We don’t know who’s going to jail. But someone was brutally murdered during a high-profile charity event, and one of the brilliant aspects of Kelley’s approach is that we start to think the killer and victim could be absolutely anyone. The show seems to be suggesting that we are all a misunderstanding or moral error or two away from being killed by our neighbors. The first episode of “Big Little Lies” is a heady mix of style, beauty, and mystery. Vallee and his regular cinematographer shoot Monterey like it’s the French Riviera.
They love sunsets and gorgeous architecture and expensive fashion and kitchens that cost more than your entire house. It is a series dripping with opulence; the premiere in particular is intoxicating.
And yet they waste no time to highlight the insidious dissatisfaction of this world.
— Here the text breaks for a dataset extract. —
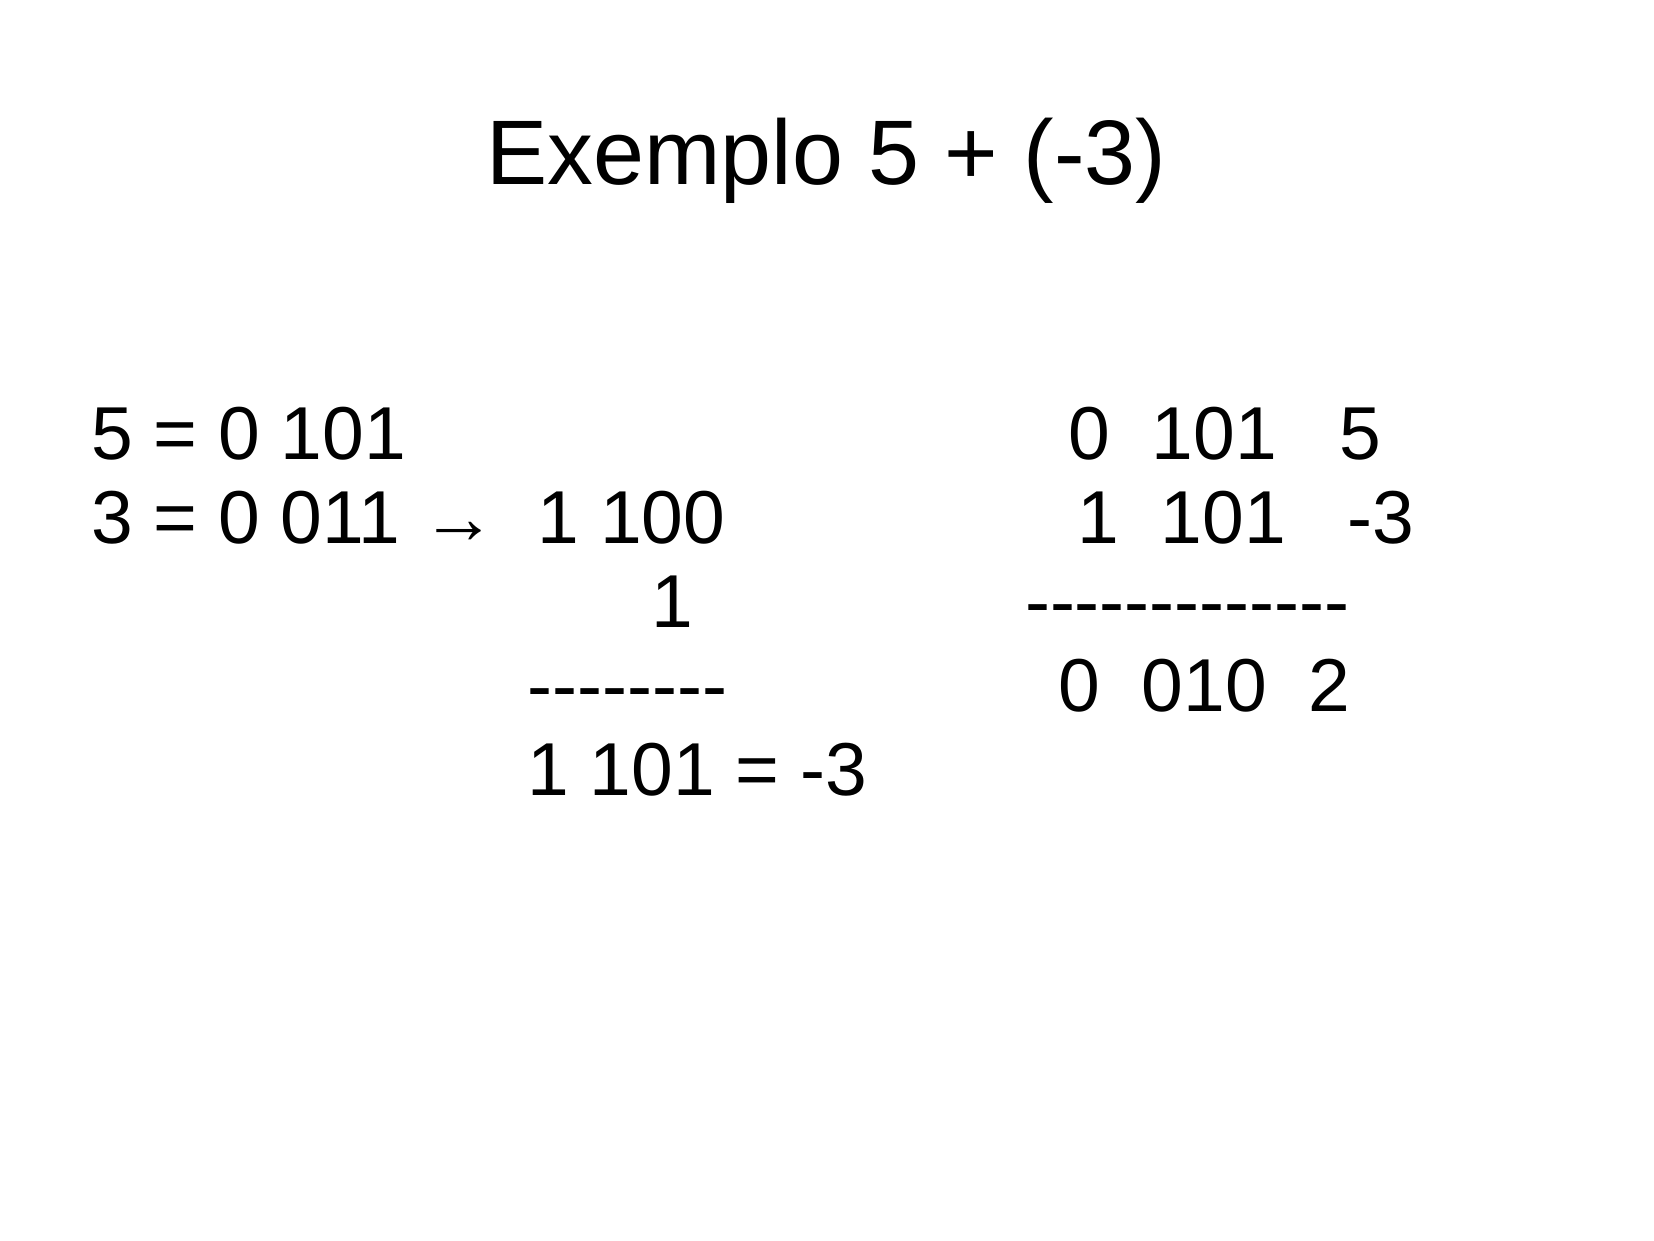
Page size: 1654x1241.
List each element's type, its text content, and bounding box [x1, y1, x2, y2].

text_box 5 = 0 101 0 101 5 3 = 0 011 → 1 100 1 101 -3 1 ------------- -------- 0 010 2 1 101 = -3 [76, 383, 1449, 864]
title Exemplo 5 + (-3) [82, 49, 1571, 257]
Almost every person in this series is what I like to call a “Grass is Greener Person.” Even in these lives that would make most people jealous, they’re itching for something else, trying to find that elusive thing that will truly make them happy—always talking about moving, changing jobs, cheating, finding a new school, etc. And they’re often pinning their happiness on the success of their children—so the drama at school, even though it’s just first-grade, becomes an amplified vision of their own insecurities. Their self-worth hinges so much on how other people see them that even a drama involving their children sends them spiraling.Of course, gender roles also play a major part in “Big Little Lies,” from the controlling husband to the relatively useless one to the insecure one. These are men often in constant need of attention, as childish as the first-graders (arguably more so given how mature these kids are presented). They can also be violent and horrible. And the show sometimes feels like it’s pushing against a trivialization of domestic violence, but that’s from the source material, and something the cast here does everything they can to avoid, bringing truth to melodrama.About that cast—it’s hard to know where to begin in terms of singling people out because everyone here is so remarkably good.
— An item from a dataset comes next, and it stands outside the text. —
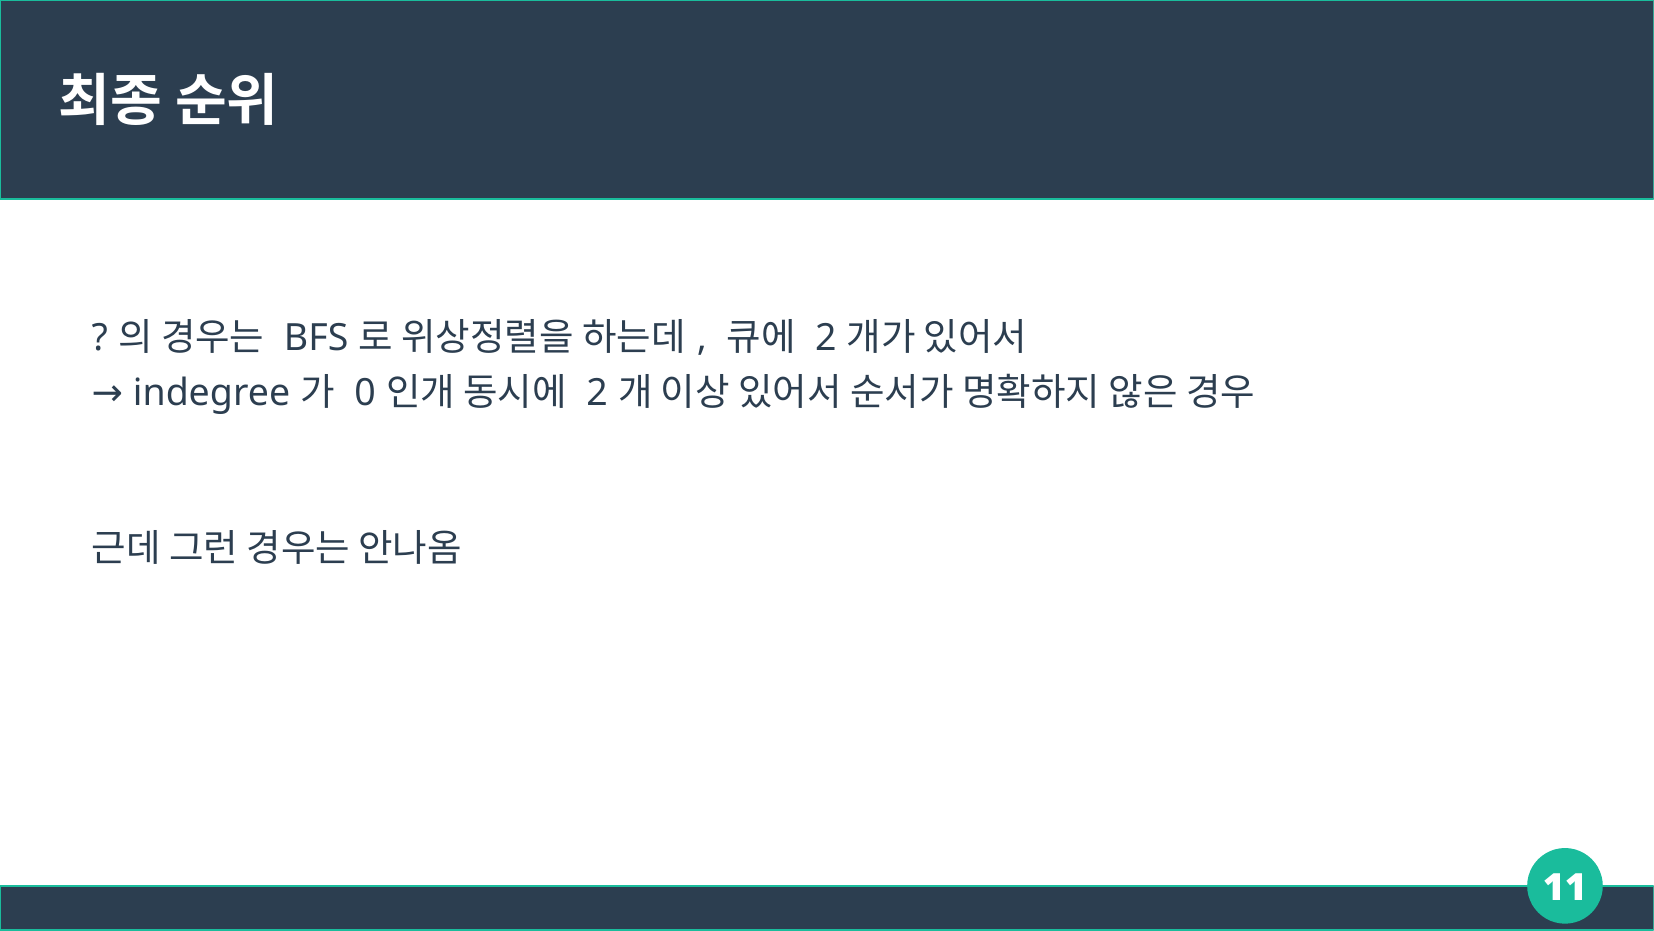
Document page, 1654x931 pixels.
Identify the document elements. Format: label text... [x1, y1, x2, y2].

Belanger’s spectacular cinematography—few people have ever used California sunlight this well—is the element of the show that will be underrated, and Kelley’s gift for dialogue has rarely been this sharp, but it’s the ensemble that makes “Big Little Lies” an event. In smaller roles, Dern, Kravitz, and Scott are fantastic, but it’s the trio at the front of the show that keep it fascinating, particularly Nicole Kidman. She finds something heartbreakingly real about a woman who everyone thinks is perfect to a degree that she feels she has no one with which to share her pain. It’s one of Kidman’s best performances (and I could say the same about Witherspoon and Woodley). Moral superiority often hides personal insecurity. It’s not a new theme or even a particularly daring one, but “Big Little Lies” offers a modern take that is consistently engaging and artistically rewarding.
Narratively, it could have been one or two episodes shorter than its seven-episode length (the plot doubles back and spins its wheels a few times). But this world has been so fully-realized and perfectly calibrated by the cast and crew that you’ll probably wish it was one or two episodes longer.